WORK REQUIRED. Start at the top line and retype the data exactly through to the end.

Collected data:
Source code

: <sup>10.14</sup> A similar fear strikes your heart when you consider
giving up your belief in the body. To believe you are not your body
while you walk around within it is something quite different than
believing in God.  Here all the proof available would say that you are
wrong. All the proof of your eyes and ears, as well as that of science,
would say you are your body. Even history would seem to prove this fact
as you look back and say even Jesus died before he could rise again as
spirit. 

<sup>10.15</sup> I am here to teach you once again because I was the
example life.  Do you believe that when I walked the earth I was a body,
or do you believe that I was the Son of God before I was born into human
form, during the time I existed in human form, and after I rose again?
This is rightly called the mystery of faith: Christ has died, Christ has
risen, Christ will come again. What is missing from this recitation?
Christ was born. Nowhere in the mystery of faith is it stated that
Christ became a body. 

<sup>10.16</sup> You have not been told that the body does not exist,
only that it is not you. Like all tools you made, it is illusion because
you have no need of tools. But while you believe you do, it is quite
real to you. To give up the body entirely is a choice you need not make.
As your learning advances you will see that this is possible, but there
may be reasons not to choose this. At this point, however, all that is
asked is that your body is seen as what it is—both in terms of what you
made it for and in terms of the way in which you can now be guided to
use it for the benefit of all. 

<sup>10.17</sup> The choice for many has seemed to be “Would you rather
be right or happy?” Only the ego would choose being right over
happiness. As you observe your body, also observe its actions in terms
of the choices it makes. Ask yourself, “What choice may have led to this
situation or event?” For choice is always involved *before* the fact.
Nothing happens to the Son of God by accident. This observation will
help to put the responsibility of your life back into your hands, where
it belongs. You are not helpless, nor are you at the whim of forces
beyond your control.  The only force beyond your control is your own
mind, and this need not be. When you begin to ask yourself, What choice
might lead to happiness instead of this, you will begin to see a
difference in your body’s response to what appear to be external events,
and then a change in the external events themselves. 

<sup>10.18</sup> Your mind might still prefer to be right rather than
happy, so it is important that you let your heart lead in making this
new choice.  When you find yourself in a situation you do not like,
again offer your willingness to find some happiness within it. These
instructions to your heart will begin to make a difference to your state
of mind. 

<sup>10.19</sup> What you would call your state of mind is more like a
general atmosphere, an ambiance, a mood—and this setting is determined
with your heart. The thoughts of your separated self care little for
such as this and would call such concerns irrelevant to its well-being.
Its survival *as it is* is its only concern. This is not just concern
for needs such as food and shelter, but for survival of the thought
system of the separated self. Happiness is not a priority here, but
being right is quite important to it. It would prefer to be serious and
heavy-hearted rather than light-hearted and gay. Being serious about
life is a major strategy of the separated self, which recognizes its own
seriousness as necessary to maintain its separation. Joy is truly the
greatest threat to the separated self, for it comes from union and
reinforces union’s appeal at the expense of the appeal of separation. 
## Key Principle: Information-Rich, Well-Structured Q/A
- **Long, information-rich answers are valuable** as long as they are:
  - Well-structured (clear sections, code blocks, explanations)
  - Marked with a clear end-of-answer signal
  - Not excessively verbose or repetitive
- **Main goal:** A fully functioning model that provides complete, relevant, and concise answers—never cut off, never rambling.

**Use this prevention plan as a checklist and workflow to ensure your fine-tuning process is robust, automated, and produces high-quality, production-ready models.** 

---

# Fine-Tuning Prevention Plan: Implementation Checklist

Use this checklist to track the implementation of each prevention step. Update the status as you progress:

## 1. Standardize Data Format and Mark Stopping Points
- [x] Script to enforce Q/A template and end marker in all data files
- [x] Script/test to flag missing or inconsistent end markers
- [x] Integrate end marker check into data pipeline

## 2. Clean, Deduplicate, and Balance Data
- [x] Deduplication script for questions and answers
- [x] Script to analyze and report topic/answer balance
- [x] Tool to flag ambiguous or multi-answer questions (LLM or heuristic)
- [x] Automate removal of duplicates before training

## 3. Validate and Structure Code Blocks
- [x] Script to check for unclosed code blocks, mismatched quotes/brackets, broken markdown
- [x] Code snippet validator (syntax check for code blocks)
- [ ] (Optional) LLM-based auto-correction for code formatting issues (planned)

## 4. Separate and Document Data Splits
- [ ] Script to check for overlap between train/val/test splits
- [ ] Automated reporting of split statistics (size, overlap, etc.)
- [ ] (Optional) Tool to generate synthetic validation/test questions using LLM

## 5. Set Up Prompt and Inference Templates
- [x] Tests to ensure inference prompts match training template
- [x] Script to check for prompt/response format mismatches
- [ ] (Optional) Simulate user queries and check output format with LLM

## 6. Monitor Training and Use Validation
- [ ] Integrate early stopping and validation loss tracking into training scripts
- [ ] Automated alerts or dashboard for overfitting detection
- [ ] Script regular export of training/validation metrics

RESPONSE.
Source code

: <sup>10.14</sup> A similar fear strikes your heart when you consider
giving up your belief in the body. To believe you are not your body
while you walk around within it is something quite different than
believing in God.  Here all the proof available would say that you are
wrong. All the proof of your eyes and ears, as well as that of science,
would say you are your body. Even history would seem to prove this fact
as you look back and say even Jesus died before he could rise again as
spirit. 

<sup>10.15</sup> I am here to teach you once again because I was the
example life.  Do you believe that when I walked the earth I was a body,
or do you believe that I was the Son of God before I was born into human
form, during the time I existed in human form, and after I rose again?
This is rightly called the mystery of faith: Christ has died, Christ has
risen, Christ will come again. What is missing from this recitation?
Christ was born. Nowhere in the mystery of faith is it stated that
Christ became a body. 

<sup>10.16</sup> You have not been told that the body does not exist,
only that it is not you. Like all tools you made, it is illusion because
you have no need of tools. But while you believe you do, it is quite
real to you. To give up the body entirely is a choice you need not make.
As your learning advances you will see that this is possible, but there
may be reasons not to choose this. At this point, however, all that is
asked is that your body is seen as what it is—both in terms of what you
made it for and in terms of the way in which you can now be guided to
use it for the benefit of all. 

<sup>10.17</sup> The choice for many has seemed to be “Would you rather
be right or happy?” Only the ego would choose being right over
happiness. As you observe your body, also observe its actions in terms
of the choices it makes. Ask yourself, “What choice may have led to this
situation or event?” For choice is always involved *before* the fact.
Nothing happens to the Son of God by accident. This observation will
help to put the responsibility of your life back into your hands, where
it belongs. You are not helpless, nor are you at the whim of forces
beyond your control.  The only force beyond your control is your own
mind, and this need not be. When you begin to ask yourself, What choice
might lead to happiness instead of this, you will begin to see a
difference in your body’s response to what appear to be external events,
and then a change in the external events themselves. 

<sup>10.18</sup> Your mind might still prefer to be right rather than
happy, so it is important that you let your heart lead in making this
new choice.  When you find yourself in a situation you do not like,
again offer your willingness to find some happiness within it. These
instructions to your heart will begin to make a difference to your state
of mind. 

<sup>10.19</sup> What you would call your state of mind is more like a
general atmosphere, an ambiance, a mood—and this setting is determined
with your heart. The thoughts of your separated self care little for
such as this and would call such concerns irrelevant to its well-being.
Its survival *as it is* is its only concern. This is not just concern
for needs such as food and shelter, but for survival of the thought
system of the separated self. Happiness is not a priority here, but
being right is quite important to it. It would prefer to be serious and
heavy-hearted rather than light-hearted and gay. Being serious about
life is a major strategy of the separated self, which recognizes its own
seriousness as necessary to maintain its separation. Joy is truly the
greatest threat to the separated self, for it comes from union and
reinforces union’s appeal at the expense of the appeal of separation. 
## Key Principle: Information-Rich, Well-Structured Q/A
- **Long, information-rich answers are valuable** as long as they are:
  - Well-structured (clear sections, code blocks, explanations)
  - Marked with a clear end-of-answer signal
  - Not excessively verbose or repetitive
- **Main goal:** A fully functioning model that provides complete, relevant, and concise answers—never cut off, never rambling.

**Use this prevention plan as a checklist and workflow to ensure your fine-tuning process is robust, automated, and produces high-quality, production-ready models.** 

---

# Fine-Tuning Prevention Plan: Implementation Checklist

Use this checklist to track the implementation of each prevention step. Update the status as you progress:

## 1. Standardize Data Format and Mark Stopping Points
- [x] Script to enforce Q/A template and end marker in all data files
- [x] Script/test to flag missing or inconsistent end markers
- [x] Integrate end marker check into data pipeline

## 2. Clean, Deduplicate, and Balance Data
- [x] Deduplication script for questions and answers
- [x] Script to analyze and report topic/answer balance
- [x] Tool to flag ambiguous or multi-answer questions (LLM or heuristic)
- [x] Automate removal of duplicates before training

## 3. Validate and Structure Code Blocks
- [x] Script to check for unclosed code blocks, mismatched quotes/brackets, broken markdown
- [x] Code snippet validator (syntax check for code blocks)
- [ ] (Optional) LLM-based auto-correction for code formatting issues (planned)

## 4. Separate and Document Data Splits
- [ ] Script to check for overlap between train/val/test splits
- [ ] Automated reporting of split statistics (size, overlap, etc.)
- [ ] (Optional) Tool to generate synthetic validation/test questions using LLM

## 5. Set Up Prompt and Inference Templates
- [x] Tests to ensure inference prompts match training template
- [x] Script to check for prompt/response format mismatches
- [ ] (Optional) Simulate user queries and check output format with LLM

## 6. Monitor Training and Use Validation
- [ ] Integrate early stopping and validation loss tracking into training scripts
- [ ] Automated alerts or dashboard for overfitting detection
- [ ] Script regular export of training/validation metrics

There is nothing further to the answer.